=== Pasaje ===
========
El asesinato del 'condesito'. Un crimen real en la Sevilla del XVII
El Rastro de la Historia

En la literatura del Siglo de Oro español abundan las obras en las que se retrata la respuesta popular a los abusos señoriales, normalmente ejemplificados con la violación de una mujer y la consiguiente deshonra de su familia. Es el tema central de cumbres del teatro clásico hispánico como Fuenteovejuna, de Lope de Vega, o El alcalde de Zalamea, de Calderón de la Barca. Algo parecido a lo que ocurre en estas dos obras, pero a menor escala, sucedió en la Sevilla del siglo XVII con el asesinato de don Perafán de Rivera, joven heredero de los condes de la Torre y perteneciente a uno de los principales linajes de la Sevilla del Antiguo Régimen.
Al contrario que muchos otros asuntos relacionados con la Sevilla de los siglos XVI y XVII -periodo muy estudiado por historiadores y eruditos-, no es fácil encontrar libros o artículos sobre unos hechos a los que, desde el momento mismo en que se produjeron, se les puso evidente sordina debido a la prosapia de algunos de sus protagonistas. En este Rastro de la Historia nos ceñimos al relato de los hechos que el abogado, archivero municipal y cronista de Sevilla don José Sánchez y Vázquez, realizó en 1864. Se basa este en las informaciones facilitadas por las Efemérides del canónigo don Juan de Loaisa. Por su parte, el famoso Ortiz de Zúñiga, como dice Sánchez y Vázquez, "pasa como sobre ascuas" por la historia, al omitir los hechos en su año respectivo, aunque hay una brevísima mención posterior cuando habla de la desaparecida Cruz del Rodeo, donde sucedió "la infeliz y violenta muerte de don Per Afán de Rivera [se escribe junto o separado], hijo único de los condes de la Torre, a quien con inferior canalla empeñó fatalmente la travesura de su juvenil aliento".
La noche del 15 de mayo de 1639, el trío de calaveras formado por el ya mencionado don Perafán, el primogénito del Conde de Arenales y "otro mancebo de estado noble", después de beber y bailar en locales de mala reputación, decidió hacerle una broma pesada al obispo auxiliar don Luis de Camargo, con fama de hombre santo. La broma, como casi todas las calaveradas, es cruel y tonta. Simularon bajo la ventana de su estudio, cerca de la calle Abades, un duelo a espadas en el que uno de ellos cae herido de muerte y pide a gritos confesión. El prelado salió en ese momento a la ventana con la intención de administrar los últimos sacramentos al supuesto desdichado y uno de los jaraneros le propinó varios golpes en la cabeza con una caña que traían de un burdel, agresión que recuerda a las sufridas por el propio Jesucristo en su representación como Ecce Homo. Después de las consiguientes risotadas, el grupo se dirigió a la Alameda de Hércules para continuar una juerga que pronto se transformaría en pesadilla.
========
=== Datos registrados ===
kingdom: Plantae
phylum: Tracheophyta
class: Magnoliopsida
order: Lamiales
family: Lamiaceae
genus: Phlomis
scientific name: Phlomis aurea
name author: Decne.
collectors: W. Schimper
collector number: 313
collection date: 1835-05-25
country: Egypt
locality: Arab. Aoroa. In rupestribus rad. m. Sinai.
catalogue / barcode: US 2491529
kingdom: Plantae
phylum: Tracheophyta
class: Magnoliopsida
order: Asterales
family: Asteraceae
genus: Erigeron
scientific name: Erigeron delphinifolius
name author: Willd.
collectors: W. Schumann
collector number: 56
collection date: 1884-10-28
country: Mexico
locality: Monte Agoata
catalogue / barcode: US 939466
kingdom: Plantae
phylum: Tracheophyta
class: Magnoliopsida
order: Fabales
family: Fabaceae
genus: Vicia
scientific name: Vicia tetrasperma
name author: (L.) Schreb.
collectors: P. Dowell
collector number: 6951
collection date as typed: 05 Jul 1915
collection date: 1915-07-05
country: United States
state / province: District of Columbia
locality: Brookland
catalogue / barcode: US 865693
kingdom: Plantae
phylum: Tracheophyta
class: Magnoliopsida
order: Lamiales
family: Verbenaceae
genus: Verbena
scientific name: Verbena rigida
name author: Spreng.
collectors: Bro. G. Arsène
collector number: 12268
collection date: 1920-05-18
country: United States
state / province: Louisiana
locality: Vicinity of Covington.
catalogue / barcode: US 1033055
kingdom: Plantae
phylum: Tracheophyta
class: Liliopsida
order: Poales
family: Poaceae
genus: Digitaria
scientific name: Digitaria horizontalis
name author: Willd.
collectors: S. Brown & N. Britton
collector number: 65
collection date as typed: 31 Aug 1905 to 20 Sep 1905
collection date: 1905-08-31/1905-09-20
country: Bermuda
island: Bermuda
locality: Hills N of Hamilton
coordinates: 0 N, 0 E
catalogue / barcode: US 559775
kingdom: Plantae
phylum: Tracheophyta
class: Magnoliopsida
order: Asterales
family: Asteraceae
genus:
========
=== Consignas ===
[1] Según el relato sobre el asesinato de don Perafán, ¿en qué fecha le gastaron la broma al obispo auxiliar don Luis de Camargo?
[2] Por favor, sigue escribiendo el relato sobre el asesinato de don Perafán a partir de su última oración.
Los registros son un material aparte del relato sobre el asesinato de don Perafán.

=== Respuestas dadas ===
[1] La noche del 15 de mayo de 1639.

[2]
Por aquellos años, a la altura de la Cruz del Rodeo (un crucero de hierro con base de cantería que estaba donde hoy las columnas de los leones de la Alameda), existía un horno de pan y bizcochos para los barcos regentado por un tal Navarro, casado y mayor de 40 años. En la entrada de dicho negocio se solían reunir los trabajadores del mismo y otras gentes de las casas e industrias cercanas para departir al fresco, cantar, tocar la vihuela y bailar, con los consiguientes galanteos entre los jóvenes que esas actividades conllevan. El trío de jóvenes antes referido había cogido la mala costumbre de acercarse por allí y, amparándose en su condición señorial, importunar y hacer gracias sin gracia, a "chocarrear", como se decía en la época, especialmente a las mujeres. Ante la humillante situación, que se repetía constantemente, un nutrido grupo de mozos se arrancó contra los calaveras, que se replegaron a la Cruz del Rodeo para tener las espaldas cubiertas en la refriega. Sin embargo, los responsables del horno consiguieron poner paz y orden, conscientes de que aquello solo podría traer desgracias para sus gentes.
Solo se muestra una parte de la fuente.